Source document -
>>>
#####Relative performance
A file allSortsOfSorts.js is provided with the project which uses console.time() to demonstrate performance differences between these methods for datasets of length n = 8 and length n = 64.
###Bubble sort A simple but inefficient algorithm that compares each element to its next neighbor and swaps their position if they are out of order. Bubble sort is fast and efficient if a list is already sorted or nearly sorted, running at O(n) in the best case; generally it is inefficient as it has no way to avoid repeating checks on elements that have been processed already, and runs at O(n^2). #####Implementaion
function bubblesort(arr)
while !sorted
for el in arr
if arr[el] < arr[el - 1]
swap arr[el] and arr[el - 1]
swaps = swaps + 1
end if
end for
if swaps = 0 {sorted = true}
end while
###Quicksort A recursive divide-and-conquer algorithm that subdivides an array into single-element subsections, using a "pivot point" against which the other elements are compared. Numbers lesser than the pivot are placed in a subsection to its left, and numbers greater than or equal to the pivot are placed in a subsection to its right. When all subsections have been divided and sorted, they are joined back together in their proper order. Quicksort works most efficiently when the pivot point is close to the median value of the dataset, performing close to O(n log n); in the case where the pivot is always the smallest value, it performs at O(n^2) due to not being able to delegate anything to the left side partition. #####Implementation
recursive function qsort(arr)
if arr.length <= 1 {return arr};
pivot = 1st element in arr
left, right = empty arrays
for each el in arr
if el < pivot
add el to left
else
add el to right
end for
result = concatenate pivot to the end of qsort(left)
concatenate qsort(right) to result
return result
###Merge sort Another recursive divide-and-conquer algorithm that subdivides an array into equally-sized partitions, whose first elements are compared against each other at each step and swapped if they are out of order. Merge sort also performs efficiently, with both worst-case and best-case performing at O(n log n). #####Implementation
function mergeSort(arr)
<<<
Collected data -
>>>
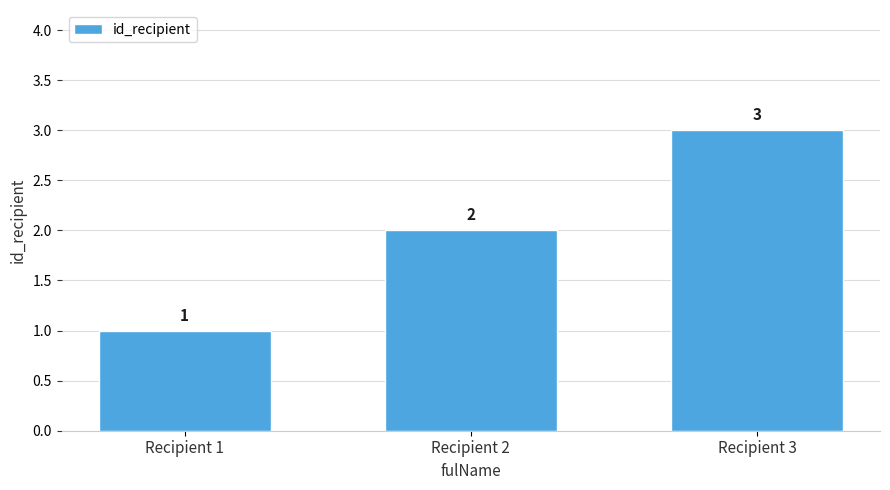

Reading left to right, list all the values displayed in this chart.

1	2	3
<<<
Work instructions -
1 > Please repeat the passage from the sorting algorithms text, beginning at the words "#####Relative performance" and stopping after the words "function bubblesort(arr)".
2 > Name every sorting algorithm that has its own section in the sorting algorithms text above.

Exercise responses -
1 >
#####Relative performance
A file allSortsOfSorts.js is provided with the project which uses console.time() to demonstrate performance differences between these methods for datasets of length n = 8 and length n = 64.
###Bubble sort A simple but inefficient algorithm that compares each element to its next neighbor and swaps their position if they are out of order. Bubble sort is fast and efficient if a list is already sorted or nearly sorted, running at O(n) in the best case; generally it is inefficient as it has no way to avoid repeating checks on elements that have been processed already, and runs at O(n^2). #####Implementaion
function bubblesort(arr)

2 >
Bubble sort
Quicksort
Merge sort